The second thought I would offer (to people who worry that revising their theses will take too long) is a question. Which do you think you could do more quickly and with more energy: painfully construct a sham argument while struggling to push down all your new realizations, or explain an argument you believe and already mostly know?

Obviously, I am expecting that most students will answer that the latter option would be easier, but I may well be wrong. If you think the former would be easier—and you know yourself and your situation better than I do—then I sincerely wish you the best of luck. Write like the wind, and may you find solace sleeping in late on the one day of the week when you don’t have class at some ungodly hour in the early morning.

If your answer is the latter option, if you indeed think it would be easier to explain an argument that you believe and already mostly know, then I would point out that this is exactly what I mean when I suggest that you write honestly (which I mentioned in the previous post, “The point of this blog”).
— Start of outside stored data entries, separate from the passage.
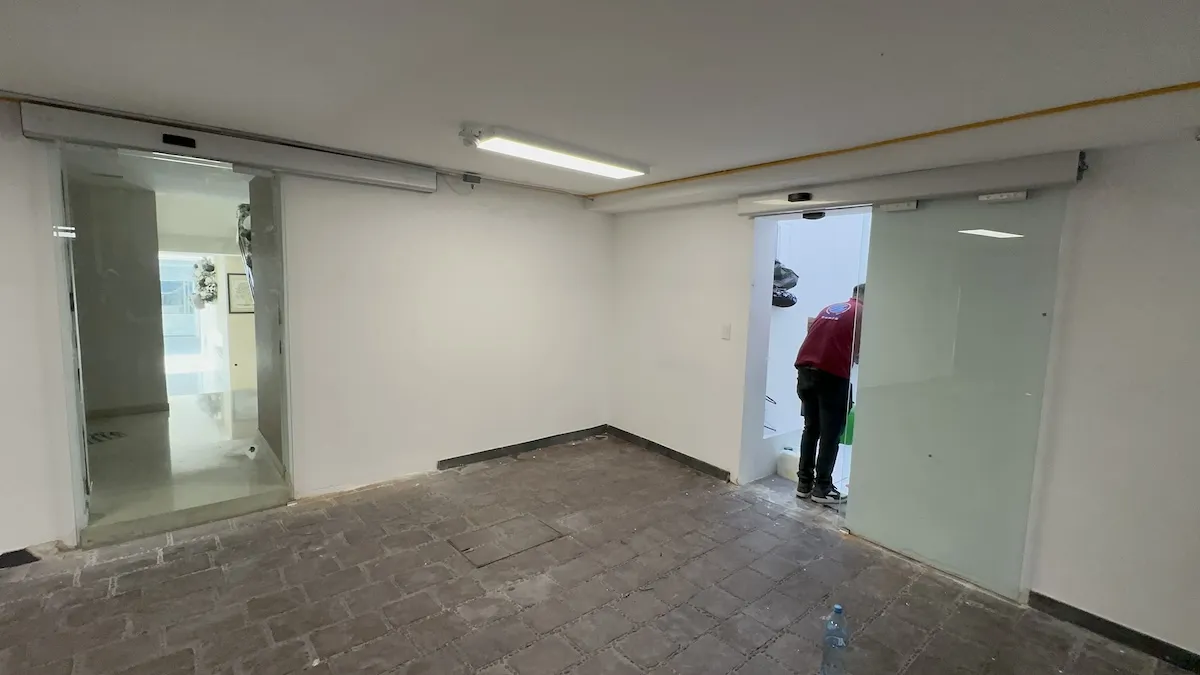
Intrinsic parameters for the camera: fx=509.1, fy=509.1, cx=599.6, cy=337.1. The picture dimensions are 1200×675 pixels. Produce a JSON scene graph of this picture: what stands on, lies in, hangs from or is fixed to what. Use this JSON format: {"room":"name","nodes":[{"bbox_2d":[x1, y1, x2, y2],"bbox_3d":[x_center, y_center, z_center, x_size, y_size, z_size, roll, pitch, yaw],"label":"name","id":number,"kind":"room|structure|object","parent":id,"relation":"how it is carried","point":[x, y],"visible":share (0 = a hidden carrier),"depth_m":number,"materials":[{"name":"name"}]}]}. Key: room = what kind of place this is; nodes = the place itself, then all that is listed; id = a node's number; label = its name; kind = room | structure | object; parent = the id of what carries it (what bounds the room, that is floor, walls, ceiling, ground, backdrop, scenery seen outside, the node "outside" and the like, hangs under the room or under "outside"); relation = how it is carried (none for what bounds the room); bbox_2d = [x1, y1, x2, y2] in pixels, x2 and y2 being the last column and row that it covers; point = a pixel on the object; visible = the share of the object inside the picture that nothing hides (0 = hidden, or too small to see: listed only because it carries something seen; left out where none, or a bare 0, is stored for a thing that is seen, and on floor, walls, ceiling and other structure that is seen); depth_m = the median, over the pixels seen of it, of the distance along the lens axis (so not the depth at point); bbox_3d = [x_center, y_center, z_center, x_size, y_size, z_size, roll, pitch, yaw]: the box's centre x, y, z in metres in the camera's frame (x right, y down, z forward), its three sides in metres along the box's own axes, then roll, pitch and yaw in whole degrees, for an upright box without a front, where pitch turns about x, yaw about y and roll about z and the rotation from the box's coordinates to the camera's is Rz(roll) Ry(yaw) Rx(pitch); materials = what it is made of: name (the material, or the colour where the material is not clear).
{"room":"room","nodes":[
{"label":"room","id":0,"kind":"room"},
{"bbox_2d":[70,178,168,418],"bbox_3d":[-5.213,-0.343,5.152,1.174,2.344,0.382,-4,8,-40],"label":"hallway wall","id":1,"kind":"structure","parent":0,"point":[152,305],"depth_m":5.19,"materials":[{"name":"grey paint"}]},
{"bbox_2d":[83,388,287,535],"bbox_3d":[-4.139,0.922,5.217,3.116,0.128,4.580,-4,8,-40],"label":"hallway floor","id":2,"kind":"structure","parent":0,"point":[120,418],"depth_m":4.16,"materials":[{"name":"stone"}]},
{"bbox_2d":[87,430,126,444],"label":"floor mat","id":3,"kind":"object","parent":2,"relation":"on","point":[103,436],"visible":0.51,"depth_m":4.62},
{"bbox_2d":[192,256,217,307],"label":"sculpture","id":4,"kind":"object","parent":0,"point":[209,266],"visible":0.79,"depth_m":7.02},
{"bbox_2d":[226,272,253,314],"bbox_3d":[-4.880,-0.592,6.992,0.361,0.564,0.037,-4,8,-40],"label":"picture frame","id":5,"kind":"object","parent":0,"point":[239,283],"visible":0.69,"depth_m":6.93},
{"bbox_2d":[236,203,255,299],"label":"wall sculpture","id":6,"kind":"object","parent":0,"point":[244,215],"visible":0.28,"depth_m":4.52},
{"bbox_2d":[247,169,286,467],"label":"hallway wall","id":7,"kind":"structure","parent":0,"point":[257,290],"depth_m":4.15,"materials":[{"name":"grey"}]},
{"bbox_2d":[1,91,610,559],"bbox_3d":[-2.087,-0.070,3.337,5.654,2.401,0.194,-4,8,-40],"label":"left wall","id":8,"kind":"structure","parent":0,"point":[50,530],"depth_m":3.70,"materials":[{"name":"white paint"}]},
{"bbox_2d":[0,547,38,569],"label":"baseboard","id":9,"kind":"structure","parent":8,"relation":"attached to","point":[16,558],"depth_m":2.64,"materials":[{"name":"black"}]},
{"bbox_2d":[47,140,291,546],"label":"glass door","id":10,"kind":"object","parent":8,"relation":"in","point":[81,496],"visible":0.82,"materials":[{"name":"glass"}]},
{"bbox_2d":[23,101,438,191],"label":"sliding door track","id":11,"kind":"object","parent":8,"relation":"attached to","point":[59,118],"visible":0.98,"depth_m":2.88,"materials":[{"name":"metal"}]},
{"bbox_2d":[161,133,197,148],"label":"door sensor","id":12,"kind":"object","parent":11,"relation":"attached to","point":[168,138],"visible":0.98,"depth_m":2.77,"materials":[{"name":"black plastic"}]},
{"bbox_2d":[461,172,481,185],"bbox_3d":[-0.988,-1.217,3.914,0.120,0.071,0.052,-4,8,-40],"label":"junction box","id":13,"kind":"object","parent":8,"relation":"attached to","point":[476,178],"visible":0.99,"depth_m":3.89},
{"bbox_2d":[437,425,608,469],"bbox_3d":[-0.695,0.987,4.568,1.934,0.087,0.017,-4,8,-40],"label":"baseboard","id":14,"kind":"structure","parent":8,"relation":"attached to","point":[532,444],"depth_m":4.53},
{"bbox_2d":[0,435,1199,674],"bbox_3d":[-0.312,1.438,1.406,5.940,0.117,5.773,-4,8,-40],"label":"brick floor","id":15,"kind":"structure","parent":0,"point":[120,598],"depth_m":2.51,"materials":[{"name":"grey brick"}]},
{"bbox_2d":[446,513,563,567],"bbox_3d":[-0.574,1.204,3.067,0.596,0.008,0.480,-4,8,-40],"label":"floor hatch","id":16,"kind":"object","parent":15,"relation":"in","point":[465,549],"visible":0.95,"depth_m":3.04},
{"bbox_2d":[776,447,799,481],"bbox_3d":[1.570,1.034,4.168,0.170,0.240,0.227,-4,8,-40],"label":"white container","id":17,"kind":"object","parent":15,"relation":"on","point":[788,461],"visible":0.74,"depth_m":4.12,"materials":[{"name":"white plastic"}]},
{"bbox_2d":[792,285,864,502],"bbox_3d":[1.764,0.412,3.769,0.581,1.542,0.512,-1,7,-25],"label":"man","id":18,"kind":"object","parent":15,"relation":"on","point":[832,386],"visible":0.72,"depth_m":3.64},
{"bbox_2d":[839,403,855,445],"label":"green bag","id":19,"kind":"object","parent":18,"relation":"in","point":[851,429],"visible":0.34,"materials":[{"name":"green plastic"}]},
{"bbox_2d":[821,603,849,674],"bbox_3d":[0.931,1.212,2.010,0.094,0.313,0.090,-4,8,-40],"label":"water bottle","id":20,"kind":"object","parent":15,"relation":"on","point":[838,607],"visible":0.99,"depth_m":1.98,"materials":[{"name":"clear plastic"}]},
{"bbox_2d":[0,0,1199,200],"bbox_3d":[-0.363,-0.995,1.307,5.812,0.125,5.671,-4,8,-40],"label":"ceiling","id":21,"kind":"structure","parent":0,"point":[450,110],"depth_m":1.90,"materials":[{"name":"white paint"}]},
{"bbox_2d":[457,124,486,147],"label":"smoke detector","id":22,"kind":"object","parent":21,"relation":"attached to","point":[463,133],"visible":0.99,"depth_m":2.76,"materials":[{"name":"white"}]},
{"bbox_2d":[462,125,648,181],"bbox_3d":[-0.234,-1.133,3.194,1.181,0.085,0.281,-4,8,-40],"label":"ceiling light","id":23,"kind":"object","parent":21,"relation":"attached to","point":[600,168],"visible":0.99,"depth_m":3.06,"materials":[{"name":"white plastic"}]},
{"bbox_2d":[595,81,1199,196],"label":"ceiling trim","id":24,"kind":"structure","parent":21,"relation":"attached to","point":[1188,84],"depth_m":2.42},
{"bbox_2d":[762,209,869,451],"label":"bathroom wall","id":25,"kind":"structure","parent":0,"point":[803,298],"depth_m":4.90,"materials":[{"name":"white paint"}]},
{"bbox_2d":[772,259,799,307],"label":"wall sculpture","id":26,"kind":"object","parent":25,"relation":"attached to","point":[775,262],"visible":0.53,"depth_m":4.68,"materials":[{"name":"black"}]},
{"bbox_2d":[604,119,1199,666],"bbox_3d":[1.868,0.107,3.003,0.243,2.371,5.496,-4,8,-40],"label":"right wall","id":27,"kind":"structure","parent":0,"point":[1066,592],"depth_m":2.36,"materials":[{"name":"white paint"}]},
{"bbox_2d":[607,426,731,482],"bbox_3d":[0.596,1.034,4.540,0.018,0.087,1.534,-4,8,-40],"label":"baseboard","id":28,"kind":"structure","parent":27,"relation":"attached to","point":[704,463],"depth_m":4.48,"materials":[{"name":"black"}]},
{"bbox_2d":[721,323,731,339],"bbox_3d":[0.979,-0.046,3.955,0.015,0.119,0.069,-4,8,-40],"label":"light switch","id":29,"kind":"object","parent":27,"relation":"attached to","point":[725,331],"visible":0.97,"depth_m":3.95,"materials":[{"name":"white plastic"}]},
{"bbox_2d":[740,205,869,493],"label":"doorway","id":30,"kind":"object","parent":27,"relation":"in","point":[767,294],"visible":0.48,"depth_m":3.84,"materials":[{"name":"white paint"}]},
{"bbox_2d":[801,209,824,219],"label":"door sensor","id":31,"kind":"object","parent":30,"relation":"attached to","point":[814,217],"visible":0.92,"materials":[{"name":"black plastic"}]},
{"bbox_2d":[737,149,1082,216],"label":"sliding door track","id":32,"kind":"object","parent":27,"relation":"attached to","point":[1051,163],"visible":0.87,"depth_m":2.79,"materials":[{"name":"metal"}]},
{"bbox_2d":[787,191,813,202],"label":"door sensor","id":33,"kind":"object","parent":32,"relation":"attached to","point":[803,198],"visible":0.98,"depth_m":3.31,"materials":[{"name":"black plastic"}]},
{"bbox_2d":[845,188,1067,599],"bbox_3d":[1.888,0.237,2.830,0.069,2.100,0.923,-4,8,-40],"label":"glass door","id":34,"kind":"structure","parent":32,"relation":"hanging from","point":[869,487],"depth_m":2.77,"materials":[{"name":"clear glass"}]},
{"bbox_2d":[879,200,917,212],"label":"door clamp","id":35,"kind":"object","parent":34,"relation":"attached to","point":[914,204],"visible":0.96,"depth_m":2.94,"materials":[{"name":"white metal"}]},
{"bbox_2d":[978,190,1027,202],"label":"door clamp","id":36,"kind":"object","parent":34,"relation":"attached to","point":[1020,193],"visible":0.97,"depth_m":2.52,"materials":[{"name":"white metal"}]},
{"bbox_2d":[1028,590,1199,674],"bbox_3d":[2.774,1.403,1.761,0.016,0.084,2.070,-4,8,-40],"label":"baseboard","id":37,"kind":"structure","parent":27,"relation":"attached to","point":[1064,605],"depth_m":2.29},
{"label":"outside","id":38,"kind":"structure","parent":0,"visible":0},
{"bbox_2d":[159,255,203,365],"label":"glass door","id":39,"kind":"structure","parent":38,"point":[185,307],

This kind of writing requires putting aside the desire to be right and taking up the job of finding out what’s right. It really is a shift in mindset. Don’t start your essays expecting to know exactly how things will play out. You won’t know at the start, and in any event the whole point is to find out things that you didn’t know when you began. If you’re doing essay writing right, in other words, you will discover things later on in the process of writing that you didn’t think of when you began.

You should write honestly, therefore, for two reasons. The first is that it allows you to accomplish the real purpose of essay writing, which is to discover new ideas and not merely to report on ideas already known.

The second reason is if you use an essay for the purpose it was designed to accomplish, it will (surprise, surprise) make your life as a student a lot easier. Trying to use the essay writing process to report on ideas you already know is like trying to use a hockey stick to play lacrosse. A hockey stick is built for playing hockey, and if you use it for that purpose, you’ll have a lot more luck and a lot less frustration. Towards the end of my previous post, “The point of this blog,” I referenced a plaque at the University of Virginia that instructs students to “Seek the light of truth,” and I suggested that maybe seeking the light of truth wasn’t just a possible thing to do, but actually your job as a student. I would point out now that the essay has been given to you as a tool to accomplish this job of seeking the light of truth. It was not built for proving things you already think, and it will probably not serve you well in that endeavor.

To illustrate what I’ve been talking about, that last paragraph (the one just above this one) is certainly not something that I expected to write when I began drafting this blog post a few hours ago. Actually, this post started out by talking about debate and courtroom argumentation. As you can see, none of that made the final cut—it didn’t seem relevant in the final analysis—but writing through those ideas moved me towards the ones I’ve published in this post. There were certainly more edits, too; I nearly even proofread this post before publishing it. On a larger scale, though, I was worried that the whole thing about getting locked into absolutes wasn’t going to make sense and that I might need to cut it. It ended up staying, just reframed by the introduction paragraph, which I wrote only just before writing this paragraph. My hope in writing that introduction was to help prepare you, as the reader, for the path of thought that my writing ended up taking. And after everything else was said and done, I wrote this paragraph, just to really demonstrate that it’s okay to change things while writing, to show you (again, thinking mainly of first-year students, here) that you will actually have an easier time with college writing if you let yourself be honest and argue the things you come to believe over the course of the writing process.

Maybe my efforts have even paid off.